Nvidia CEO Jensen Huang said on November 20 that U.S. export controls will eliminate the company's AI chip sales to China for at least the next two quarters."China sales will be zero — zero next quarter and zero the quarter after that," he said in an interview with The Claman Countdown.

Huang stressed that access to China — the world's largest AI semiconductor market — is essential for maintaining U.S. technological leadership."The U.S. needs to re-enter the China market to compete globally," he said. "It benefits the American technology ecosystem."

Although the U.S. approved Nvidia's downgraded H20 chip for China, Huang said it lacks competitiveness and has little market demand.

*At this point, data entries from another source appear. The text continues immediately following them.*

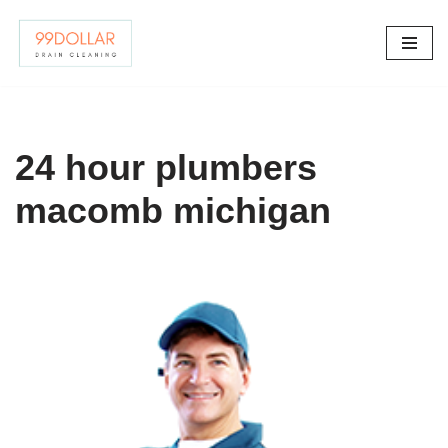
Skip
to
content
24 hour plumbers
macomb michigan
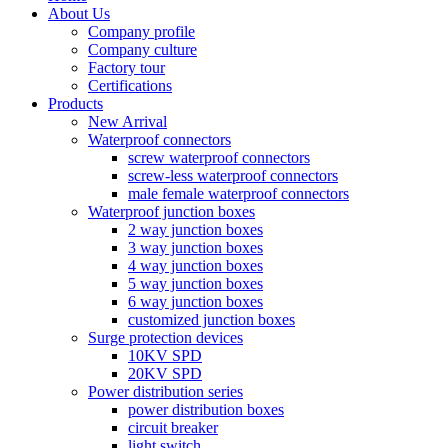
About Us
Company profile
Company culture
Factory tour
Certifications
Products
New Arrival
Waterproof connectors
screw waterproof connectors
screw-less waterproof connectors
male female waterproof connectors
Waterproof junction boxes
2 way junction boxes
3 way junction boxes
4 way junction boxes
5 way junction boxes
6 way junction boxes
customized junction boxes
Surge protection devices
10KV SPD
20KV SPD
Power distribution series
power distribution boxes
circuit breaker
light switch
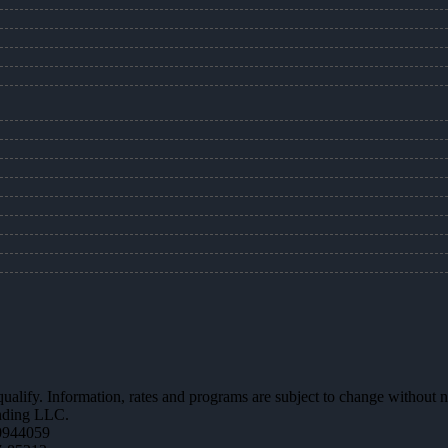
 qualify. Information, rates and programs are subject to change without n
ending LLC.
0944059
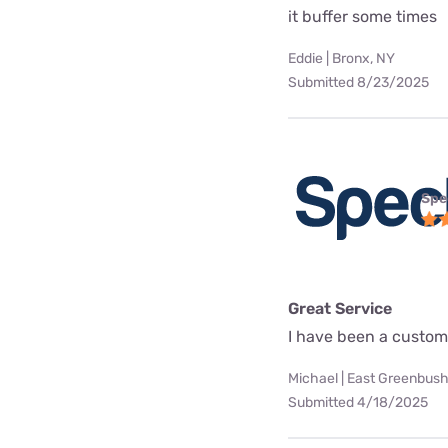
it buffer some times
Eddie | Bronx, NY
Submitted 8/23/2025
Spe
Great Service
I have been a custome
Michael | East Greenbush
Submitted 4/18/2025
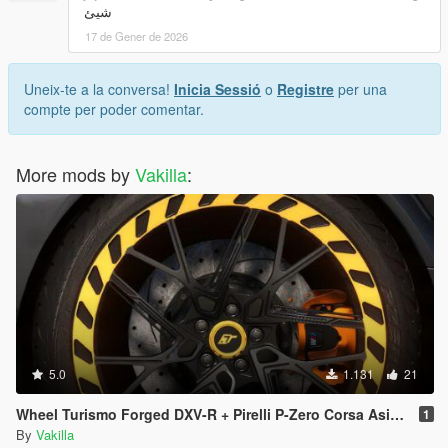
شيئ
17 de Gener de 2026
Uneix-te a la conversa!
Inicia Sessió
o
Registre
per una
compte per poder comentar.
More mods by
Vakilla
:
5.0
1.131
21
Wheel Turismo Forged DXV-R + Pirelli P-Zero Corsa Asimetrico [Add-On replace]
1
By
Vakilla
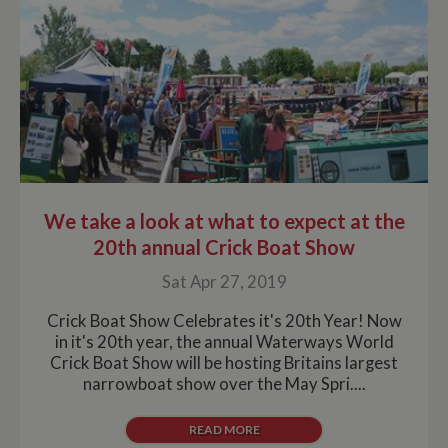
We take a look at what to expect at the
20th annual Crick Boat Show
Sat Apr 27, 2019
Crick Boat Show Celebrates it's 20th Year! Now
in it's 20th year, the annual Waterways World
Crick Boat Show will be hosting Britains largest
narrowboat show over the May Spri....
READ MORE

Nvidia reported record quarterly revenue of US$57.01 billion, up 62 percent year-on-year. But Huang said export restrictions will keep China revenue at zero unless there is a policy breakthrough between Washington and Beijing.

He estimated China's AI chip market at US$50 billion today, potentially rising to US$200 billion by 2030.

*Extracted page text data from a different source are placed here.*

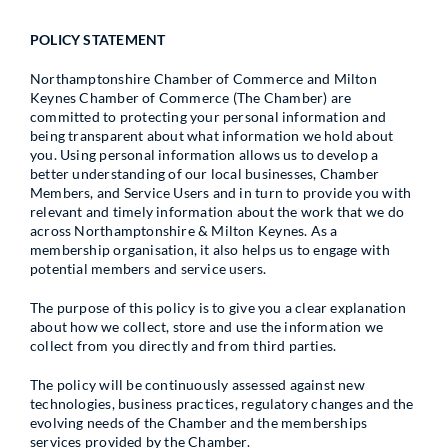
POLICY STATEMENT
Northamptonshire Chamber of Commerce and Milton
Keynes Chamber of Commerce (The Chamber) are
committed to protecting your personal information and
being transparent about what information we hold about
you. Using personal information allows us to develop a
better understanding of our local businesses, Chamber
Members, and Service Users and in turn to provide you with
relevant and timely information about the work that we do
across Northamptonshire & Milton Keynes. As a
membership organisation, it also helps us to engage with
potential members and service users.
The purpose of this policy is to give you a clear explanation
about how we collect, store and use the information we
collect from you directly and from third parties.
The policy will be continuously assessed against new
technologies, business practices, regulatory changes and the
evolving needs of the Chamber and the memberships
services provided by the Chamber.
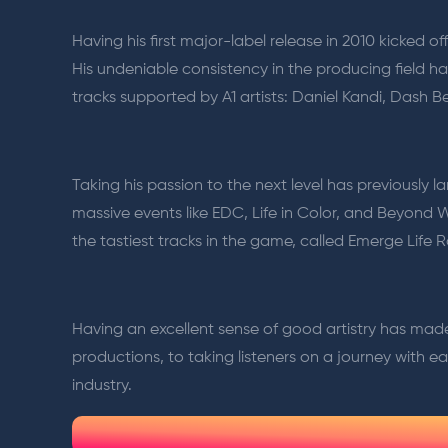
Having his first major-label release in 2010 kicked
His undeniable consistency in the producing field h
tracks supported by A1 artists: Daniel Kandi, Dash
Taking his passion to the next level has previously 
massive events like EDC, Life in Color, and Beyond 
the tastiest tracks in the game, called Emerge Life R
Having an excellent sense of good artistry has mad
productions, to taking listeners on a journey with each
industry.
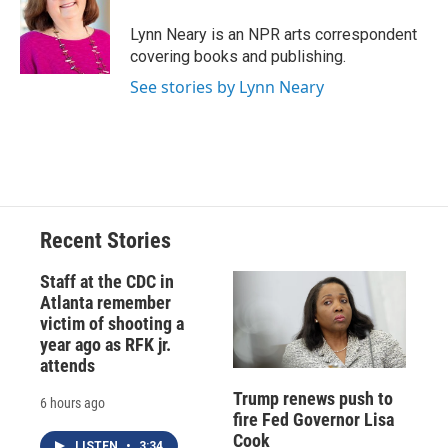
o
k
d
o
d
o
y
s
a
I
Lynn Neary is an NPR arts correspondent
k
r
n
covering books and publishing.
d
See stories by Lynn Neary
Recent Stories
Staff at the CDC in
Atlanta remember
victim of shooting a
year ago as RFK jr.
attends
Trump renews push to
6 hours ago
fire Fed Governor Lisa
Cook
LISTEN
•
3:34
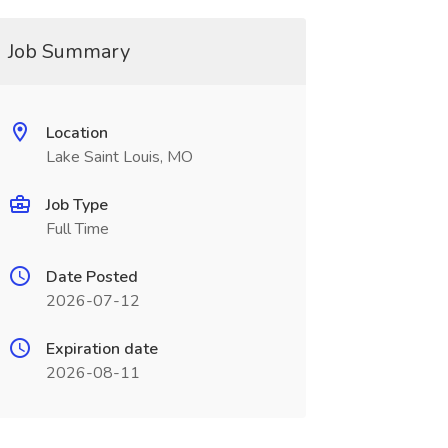
Job Summary
Location
Lake Saint Louis, MO
Job Type
Full Time
Date Posted
2026-07-12
Expiration date
2026-08-11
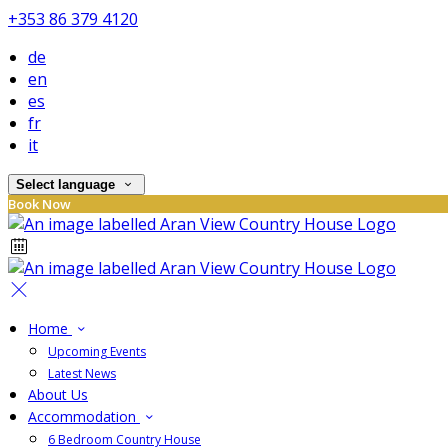
+353 86 379 4120
de
en
es
fr
it
Select language
Book Now
Home
Upcoming Events
Latest News
About Us
Accommodation
6 Bedroom Country House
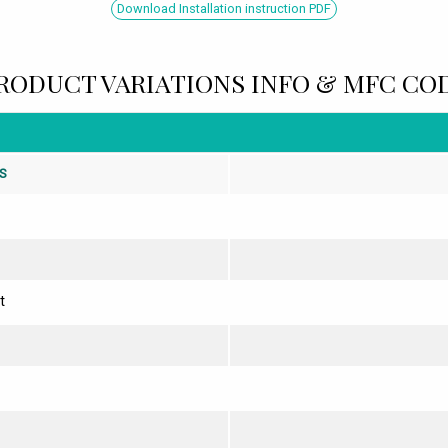
Download Installation instruction PDF
RODUCT VARIATIONS INFO & MFC CO
S
t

U.S. Reviewing Possible Easing on Nvidia's H200 Exports

Despite President Donald Trump's public opposition to exporting advanced AI chips to China, the Commerce Department is quietly reviewing whether to allow Nvidia's H200 shipments, according to people familiar with the discussions.

A White House spokesperson declined to comment, saying only that the administration is committed to both national security and U.S. tech leadership.

Nvidia said current rules prevent it from offering a competitive data-center GPU in China, allowing non-U.S. rivals to expand rapidly.

The review follows the recent trade-tech truce reached by Trump and Chinese President Xi Jinping in Busan. But China hawks in Washington warn that cutting-edge AI chips could strengthen Beijing's military capabilities — the core reason behind the original restrictions.

The H200, introduced two years ago, offers larger HBM capacity and roughly twice the performance of the H20, the most advanced chip currently allowed for China.

Separately, the Commerce Department approved exports of up to 70,000 Nvidia Blackwell chips to Saudi Arabia's Humain and the UAE's G42 this week.